--- start Page extract ---
And we say that the intervention test, as applied by Judge Young, was not robust enough in these circumstances and that we must be allowed to intervene if we have first amendment concerns and if our interests derive from the particularity of our confidential relationships with our sources.

As regard to the chilling effects generally of first amendment rights, it’s submitted that Judge Young did not properly formulate the mechanics of the heightened balancing test in relations to USC 35.12 because he should have had regard to the Intel factors, which in many ways mirror the MLAT standards, which we posit that the Attorney General should have had a look at.

One of the Intel factors is whether the person from whom discovery is sought is a participant in the foreign proceedings. And that will allay the government’s concerns that criminal defendants could use the MLAT to suppress subpoenas.

They couldn’t. In this case my clients aren’t participants in the foreign proceedings.

Secondly and most importantly, the nature of the foreign tribunal and the character of the proceedings underway abroad is both an Intel factor and, in the MLAT we have in Article 1 Section 1, that “assistance shall not be available for matters in which the administrative authority anticipates that no prosecution or referral as applicable will take place.” And I’ve addressed that earlier on that no prosecution is extant and no criminal prosecution is likely.

We should be permitted to bring to the court’s attention how the Attorney General failed in his obligations to review these MLAT standards, failed to bring information to the court which the District Court could exercise in its discretion in the use of its balancing test.

Another Intel factor is whether the request conceals an attempt to circumvent foreign proof-gathering restrictions or other policies of a foreign country to the United States. and of course the MLAT, at Article 18.1, states that “the parties shall consult if either party has rights or obligations under another bi-lateral or multilateral agreement relating to the subject matter”.

And we say that the extradition treaty, which is a companion treaty to the MLAT, contains language interposed by the United States Senate which says that that instrument shall not be used to prosecute pre-Good Friday Agreement offences.

And whereas that language doesn’t appear in the MLAT persay, the parties were obliged to have agreement to it under the MLAT and under the Intel factors again, the parties were obliged to have a look at the foreign policy implications.

I’m not asking the Court to make any determination on foreign policy – that’s the Attorney General’s job.

The Attorney General’s job is to go to his counterpart and find if there are foreign policy implications or to consult with the Department of State. And again, we say that he’s failed to do so.
--- end Page extract ---
--- start Listing ---
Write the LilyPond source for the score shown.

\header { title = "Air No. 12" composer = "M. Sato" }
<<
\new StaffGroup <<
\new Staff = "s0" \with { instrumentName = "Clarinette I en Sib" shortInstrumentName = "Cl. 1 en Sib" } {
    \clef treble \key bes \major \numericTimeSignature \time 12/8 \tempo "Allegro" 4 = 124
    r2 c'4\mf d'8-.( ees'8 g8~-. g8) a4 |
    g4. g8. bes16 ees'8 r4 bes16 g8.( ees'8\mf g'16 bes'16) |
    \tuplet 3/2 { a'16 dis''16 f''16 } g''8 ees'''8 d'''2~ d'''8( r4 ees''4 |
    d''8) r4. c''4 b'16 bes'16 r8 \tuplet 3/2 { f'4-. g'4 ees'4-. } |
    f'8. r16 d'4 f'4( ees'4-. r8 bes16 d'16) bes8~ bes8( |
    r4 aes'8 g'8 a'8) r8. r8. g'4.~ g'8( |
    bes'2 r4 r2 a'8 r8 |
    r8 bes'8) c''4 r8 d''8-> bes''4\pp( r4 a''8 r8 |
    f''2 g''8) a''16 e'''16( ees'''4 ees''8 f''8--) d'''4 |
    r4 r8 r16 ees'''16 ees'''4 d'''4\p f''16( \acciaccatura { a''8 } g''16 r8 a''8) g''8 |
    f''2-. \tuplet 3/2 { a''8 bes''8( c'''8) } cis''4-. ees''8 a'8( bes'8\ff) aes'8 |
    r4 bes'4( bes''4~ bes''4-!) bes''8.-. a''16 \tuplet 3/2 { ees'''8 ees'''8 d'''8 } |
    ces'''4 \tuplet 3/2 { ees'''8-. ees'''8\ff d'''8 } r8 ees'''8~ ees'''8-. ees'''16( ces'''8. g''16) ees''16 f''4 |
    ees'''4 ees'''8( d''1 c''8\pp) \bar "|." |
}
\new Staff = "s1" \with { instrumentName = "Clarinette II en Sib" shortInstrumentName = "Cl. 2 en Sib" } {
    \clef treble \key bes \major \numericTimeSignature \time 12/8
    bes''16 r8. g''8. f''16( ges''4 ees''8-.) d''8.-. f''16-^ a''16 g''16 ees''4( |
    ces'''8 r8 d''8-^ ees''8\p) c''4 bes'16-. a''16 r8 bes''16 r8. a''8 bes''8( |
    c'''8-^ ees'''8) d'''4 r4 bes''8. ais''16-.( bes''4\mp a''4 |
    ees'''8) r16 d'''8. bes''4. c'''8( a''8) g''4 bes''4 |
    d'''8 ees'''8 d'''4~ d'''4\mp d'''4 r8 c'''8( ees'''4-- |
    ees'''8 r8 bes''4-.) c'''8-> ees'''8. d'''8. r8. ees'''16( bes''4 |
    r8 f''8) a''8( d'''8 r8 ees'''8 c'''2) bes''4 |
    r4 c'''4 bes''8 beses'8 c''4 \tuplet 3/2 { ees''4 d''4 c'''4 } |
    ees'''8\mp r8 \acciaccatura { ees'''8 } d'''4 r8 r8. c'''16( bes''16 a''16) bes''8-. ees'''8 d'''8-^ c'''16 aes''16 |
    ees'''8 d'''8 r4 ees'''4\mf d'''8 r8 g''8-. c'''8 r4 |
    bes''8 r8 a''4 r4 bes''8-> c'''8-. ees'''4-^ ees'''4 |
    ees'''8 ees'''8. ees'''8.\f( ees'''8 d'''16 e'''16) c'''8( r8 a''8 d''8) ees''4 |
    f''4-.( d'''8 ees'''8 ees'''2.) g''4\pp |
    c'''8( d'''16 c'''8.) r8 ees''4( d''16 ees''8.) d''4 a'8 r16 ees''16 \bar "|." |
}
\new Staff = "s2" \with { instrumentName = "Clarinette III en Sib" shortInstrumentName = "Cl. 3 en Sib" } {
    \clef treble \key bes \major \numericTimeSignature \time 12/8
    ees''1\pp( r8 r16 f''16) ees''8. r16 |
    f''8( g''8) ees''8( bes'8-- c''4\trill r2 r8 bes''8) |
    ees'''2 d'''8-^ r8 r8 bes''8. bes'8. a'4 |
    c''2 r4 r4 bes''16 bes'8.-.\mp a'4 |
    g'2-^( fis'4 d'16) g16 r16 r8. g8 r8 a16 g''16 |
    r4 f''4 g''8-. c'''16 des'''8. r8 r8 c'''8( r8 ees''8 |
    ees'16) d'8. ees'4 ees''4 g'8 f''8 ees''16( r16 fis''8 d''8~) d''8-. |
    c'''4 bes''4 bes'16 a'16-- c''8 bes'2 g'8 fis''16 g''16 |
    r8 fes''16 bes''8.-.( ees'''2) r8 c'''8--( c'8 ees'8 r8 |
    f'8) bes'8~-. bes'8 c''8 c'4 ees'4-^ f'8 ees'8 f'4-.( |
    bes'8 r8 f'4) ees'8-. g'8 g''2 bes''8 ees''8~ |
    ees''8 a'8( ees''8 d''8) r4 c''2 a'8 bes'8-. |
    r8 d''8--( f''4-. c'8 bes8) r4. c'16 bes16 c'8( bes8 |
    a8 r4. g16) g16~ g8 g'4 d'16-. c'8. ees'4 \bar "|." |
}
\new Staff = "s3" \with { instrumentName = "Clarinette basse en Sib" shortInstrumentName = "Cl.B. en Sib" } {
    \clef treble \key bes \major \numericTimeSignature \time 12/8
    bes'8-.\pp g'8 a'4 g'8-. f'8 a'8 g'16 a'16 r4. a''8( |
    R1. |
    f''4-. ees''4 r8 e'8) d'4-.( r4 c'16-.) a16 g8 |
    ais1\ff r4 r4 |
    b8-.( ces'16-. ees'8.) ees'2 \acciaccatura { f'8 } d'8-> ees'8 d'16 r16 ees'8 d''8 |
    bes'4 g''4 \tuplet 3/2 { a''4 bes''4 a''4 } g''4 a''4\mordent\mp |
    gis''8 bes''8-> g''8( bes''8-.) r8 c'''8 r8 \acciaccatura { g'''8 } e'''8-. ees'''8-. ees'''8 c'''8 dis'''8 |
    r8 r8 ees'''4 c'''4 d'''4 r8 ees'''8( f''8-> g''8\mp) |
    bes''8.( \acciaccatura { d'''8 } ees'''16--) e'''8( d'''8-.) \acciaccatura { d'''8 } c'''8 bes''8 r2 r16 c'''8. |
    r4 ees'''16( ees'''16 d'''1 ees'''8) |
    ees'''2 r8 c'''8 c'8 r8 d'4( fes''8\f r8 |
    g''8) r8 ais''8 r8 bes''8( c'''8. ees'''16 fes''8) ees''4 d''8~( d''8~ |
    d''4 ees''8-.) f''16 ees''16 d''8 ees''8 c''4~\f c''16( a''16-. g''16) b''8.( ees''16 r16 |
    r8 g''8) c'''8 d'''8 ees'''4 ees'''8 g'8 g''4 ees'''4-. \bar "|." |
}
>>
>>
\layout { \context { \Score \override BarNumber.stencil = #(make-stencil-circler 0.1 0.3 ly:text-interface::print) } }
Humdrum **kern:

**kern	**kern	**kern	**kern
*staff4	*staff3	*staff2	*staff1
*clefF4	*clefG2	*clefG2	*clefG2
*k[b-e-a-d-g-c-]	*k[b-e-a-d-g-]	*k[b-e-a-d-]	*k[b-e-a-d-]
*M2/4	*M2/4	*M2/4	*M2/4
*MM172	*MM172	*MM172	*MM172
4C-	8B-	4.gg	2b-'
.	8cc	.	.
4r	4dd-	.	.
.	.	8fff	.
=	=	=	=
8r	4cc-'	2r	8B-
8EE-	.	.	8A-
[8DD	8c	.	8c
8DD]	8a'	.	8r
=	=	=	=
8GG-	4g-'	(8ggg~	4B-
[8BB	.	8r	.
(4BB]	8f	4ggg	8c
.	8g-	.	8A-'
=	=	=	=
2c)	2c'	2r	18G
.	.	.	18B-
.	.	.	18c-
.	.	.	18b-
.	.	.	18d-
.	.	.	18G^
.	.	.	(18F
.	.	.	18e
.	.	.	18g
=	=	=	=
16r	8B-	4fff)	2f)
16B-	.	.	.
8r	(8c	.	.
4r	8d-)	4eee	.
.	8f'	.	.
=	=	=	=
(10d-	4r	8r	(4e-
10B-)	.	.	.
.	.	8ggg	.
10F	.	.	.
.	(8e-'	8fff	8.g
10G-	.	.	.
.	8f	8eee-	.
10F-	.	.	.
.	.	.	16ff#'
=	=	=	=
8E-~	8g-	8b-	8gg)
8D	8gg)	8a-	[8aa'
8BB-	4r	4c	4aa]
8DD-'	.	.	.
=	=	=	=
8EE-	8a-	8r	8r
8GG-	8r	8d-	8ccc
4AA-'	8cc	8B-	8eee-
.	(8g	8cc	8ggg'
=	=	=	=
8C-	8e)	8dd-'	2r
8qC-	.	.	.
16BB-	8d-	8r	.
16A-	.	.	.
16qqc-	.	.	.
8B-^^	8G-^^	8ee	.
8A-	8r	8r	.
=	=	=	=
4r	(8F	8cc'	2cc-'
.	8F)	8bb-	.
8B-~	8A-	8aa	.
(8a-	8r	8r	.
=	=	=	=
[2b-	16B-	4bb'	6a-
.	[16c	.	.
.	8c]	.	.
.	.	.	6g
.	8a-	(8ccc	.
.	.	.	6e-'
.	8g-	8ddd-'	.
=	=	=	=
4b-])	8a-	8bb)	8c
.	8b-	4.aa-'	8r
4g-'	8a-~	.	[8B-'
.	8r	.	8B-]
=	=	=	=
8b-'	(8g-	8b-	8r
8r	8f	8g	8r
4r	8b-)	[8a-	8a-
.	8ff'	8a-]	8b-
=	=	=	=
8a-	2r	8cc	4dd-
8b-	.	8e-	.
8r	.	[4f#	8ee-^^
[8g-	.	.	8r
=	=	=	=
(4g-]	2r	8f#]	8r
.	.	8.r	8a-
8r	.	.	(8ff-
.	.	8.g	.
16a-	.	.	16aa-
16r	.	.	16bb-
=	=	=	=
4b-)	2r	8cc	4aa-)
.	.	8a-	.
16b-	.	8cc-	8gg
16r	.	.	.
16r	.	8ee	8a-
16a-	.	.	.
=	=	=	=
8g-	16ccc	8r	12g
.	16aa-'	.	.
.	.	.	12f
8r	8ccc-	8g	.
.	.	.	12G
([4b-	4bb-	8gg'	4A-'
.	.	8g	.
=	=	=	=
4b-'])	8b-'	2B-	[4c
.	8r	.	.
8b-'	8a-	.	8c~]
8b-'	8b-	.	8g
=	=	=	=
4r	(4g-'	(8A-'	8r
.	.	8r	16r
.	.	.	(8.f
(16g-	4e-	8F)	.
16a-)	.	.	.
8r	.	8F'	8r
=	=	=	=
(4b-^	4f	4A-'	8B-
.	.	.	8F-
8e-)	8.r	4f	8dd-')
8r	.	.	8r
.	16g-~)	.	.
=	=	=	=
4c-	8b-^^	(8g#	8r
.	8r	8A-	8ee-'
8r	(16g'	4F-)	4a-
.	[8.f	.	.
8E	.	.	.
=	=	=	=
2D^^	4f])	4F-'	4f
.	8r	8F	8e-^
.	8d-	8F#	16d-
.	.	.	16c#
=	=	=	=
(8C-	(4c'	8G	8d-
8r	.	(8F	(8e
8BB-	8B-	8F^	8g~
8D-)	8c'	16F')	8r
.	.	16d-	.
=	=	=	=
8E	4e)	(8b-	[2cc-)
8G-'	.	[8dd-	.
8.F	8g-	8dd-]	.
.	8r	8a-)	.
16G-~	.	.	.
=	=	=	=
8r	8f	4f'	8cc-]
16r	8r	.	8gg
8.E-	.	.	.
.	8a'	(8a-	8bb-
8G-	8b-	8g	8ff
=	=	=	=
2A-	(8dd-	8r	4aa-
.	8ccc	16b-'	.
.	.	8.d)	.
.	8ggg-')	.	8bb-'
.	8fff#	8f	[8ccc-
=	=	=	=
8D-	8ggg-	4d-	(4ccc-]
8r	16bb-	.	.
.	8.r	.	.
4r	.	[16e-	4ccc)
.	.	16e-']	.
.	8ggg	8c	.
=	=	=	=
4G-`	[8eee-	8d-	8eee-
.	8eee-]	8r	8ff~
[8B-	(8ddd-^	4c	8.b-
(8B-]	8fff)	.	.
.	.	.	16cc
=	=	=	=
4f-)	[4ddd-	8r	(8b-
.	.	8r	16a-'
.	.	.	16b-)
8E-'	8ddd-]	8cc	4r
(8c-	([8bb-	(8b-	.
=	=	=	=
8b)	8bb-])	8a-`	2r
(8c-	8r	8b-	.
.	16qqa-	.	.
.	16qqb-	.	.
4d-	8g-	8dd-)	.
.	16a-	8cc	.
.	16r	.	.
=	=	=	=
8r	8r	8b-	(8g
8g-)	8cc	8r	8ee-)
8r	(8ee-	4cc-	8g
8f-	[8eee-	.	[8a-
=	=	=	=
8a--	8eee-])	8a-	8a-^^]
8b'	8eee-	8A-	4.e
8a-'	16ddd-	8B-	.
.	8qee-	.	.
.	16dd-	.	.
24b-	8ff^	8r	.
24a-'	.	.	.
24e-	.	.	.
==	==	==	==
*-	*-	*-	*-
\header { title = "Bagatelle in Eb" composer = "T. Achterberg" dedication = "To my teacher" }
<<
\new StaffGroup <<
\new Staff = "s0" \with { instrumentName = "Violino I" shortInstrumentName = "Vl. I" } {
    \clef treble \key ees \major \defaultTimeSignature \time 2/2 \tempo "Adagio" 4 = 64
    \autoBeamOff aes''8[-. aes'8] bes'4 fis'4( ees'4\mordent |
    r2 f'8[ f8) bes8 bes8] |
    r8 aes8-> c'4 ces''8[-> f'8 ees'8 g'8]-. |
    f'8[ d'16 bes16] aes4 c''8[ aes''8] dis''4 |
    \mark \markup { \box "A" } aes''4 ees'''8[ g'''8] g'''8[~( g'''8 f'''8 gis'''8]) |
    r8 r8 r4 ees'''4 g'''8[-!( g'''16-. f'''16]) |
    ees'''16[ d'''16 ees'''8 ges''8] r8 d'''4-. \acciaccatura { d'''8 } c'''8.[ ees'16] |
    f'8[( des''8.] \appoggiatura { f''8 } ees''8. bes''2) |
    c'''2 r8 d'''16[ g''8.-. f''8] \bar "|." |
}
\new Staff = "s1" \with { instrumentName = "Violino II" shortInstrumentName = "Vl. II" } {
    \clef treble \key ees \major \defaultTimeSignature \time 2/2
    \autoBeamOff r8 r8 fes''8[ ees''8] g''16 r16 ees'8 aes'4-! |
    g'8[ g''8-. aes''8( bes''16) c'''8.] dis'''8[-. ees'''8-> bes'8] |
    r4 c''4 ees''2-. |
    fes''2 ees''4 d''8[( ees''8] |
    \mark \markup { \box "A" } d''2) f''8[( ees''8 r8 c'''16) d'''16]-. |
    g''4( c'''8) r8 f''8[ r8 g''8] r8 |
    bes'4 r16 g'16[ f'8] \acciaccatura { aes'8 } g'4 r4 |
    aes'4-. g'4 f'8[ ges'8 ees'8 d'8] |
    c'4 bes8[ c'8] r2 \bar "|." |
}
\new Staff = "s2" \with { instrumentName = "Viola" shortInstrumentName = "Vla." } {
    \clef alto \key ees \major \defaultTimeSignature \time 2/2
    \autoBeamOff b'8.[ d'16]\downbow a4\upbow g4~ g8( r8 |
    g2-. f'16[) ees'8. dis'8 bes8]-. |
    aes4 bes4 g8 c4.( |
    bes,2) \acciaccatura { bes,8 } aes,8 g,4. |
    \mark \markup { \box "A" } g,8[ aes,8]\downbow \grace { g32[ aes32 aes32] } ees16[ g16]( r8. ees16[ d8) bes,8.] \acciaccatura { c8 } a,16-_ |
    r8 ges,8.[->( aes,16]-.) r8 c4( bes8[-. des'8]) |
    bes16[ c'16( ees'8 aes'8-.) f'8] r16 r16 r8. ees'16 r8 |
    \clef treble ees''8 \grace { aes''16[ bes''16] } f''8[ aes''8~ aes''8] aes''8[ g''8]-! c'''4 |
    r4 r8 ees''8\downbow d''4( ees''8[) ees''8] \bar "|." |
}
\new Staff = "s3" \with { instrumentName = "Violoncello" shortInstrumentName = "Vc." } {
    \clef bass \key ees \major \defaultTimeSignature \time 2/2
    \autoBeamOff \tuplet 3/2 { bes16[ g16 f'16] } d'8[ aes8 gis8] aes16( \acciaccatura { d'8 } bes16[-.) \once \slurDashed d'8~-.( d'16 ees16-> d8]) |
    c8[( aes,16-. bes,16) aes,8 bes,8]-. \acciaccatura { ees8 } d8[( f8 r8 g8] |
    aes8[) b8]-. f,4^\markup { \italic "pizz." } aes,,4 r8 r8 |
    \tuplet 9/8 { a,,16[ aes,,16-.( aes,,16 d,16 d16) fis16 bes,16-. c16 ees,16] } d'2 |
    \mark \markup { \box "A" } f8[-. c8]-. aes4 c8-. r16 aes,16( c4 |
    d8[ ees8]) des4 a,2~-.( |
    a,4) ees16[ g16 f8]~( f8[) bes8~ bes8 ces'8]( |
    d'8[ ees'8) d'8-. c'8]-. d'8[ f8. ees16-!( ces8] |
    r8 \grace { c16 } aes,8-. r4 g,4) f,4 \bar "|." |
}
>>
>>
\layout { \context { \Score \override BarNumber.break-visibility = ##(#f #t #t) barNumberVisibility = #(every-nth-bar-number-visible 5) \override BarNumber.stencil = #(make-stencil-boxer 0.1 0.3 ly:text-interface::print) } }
--- end Listing ---
## [The exercise]
Please pull out the passage of the MLAT argument starting at "And we say that the extradition" and ending at "failed to do so.", word for word. Work only from the MLAT argument, not the listing.

## [Answer in full]
And we say that the extradition treaty, which is a companion treaty to the MLAT, contains language interposed by the United States Senate which says that that instrument shall not be used to prosecute pre-Good Friday Agreement offences.

And whereas that language doesn’t appear in the MLAT persay, the parties were obliged to have agreement to it under the MLAT and under the Intel factors again, the parties were obliged to have a look at the foreign policy implications.

I’m not asking the Court to make any determination on foreign policy – that’s the Attorney General’s job.

The Attorney General’s job is to go to his counterpart and find if there are foreign policy implications or to consult with the Department of State. And again, we say that he’s failed to do so.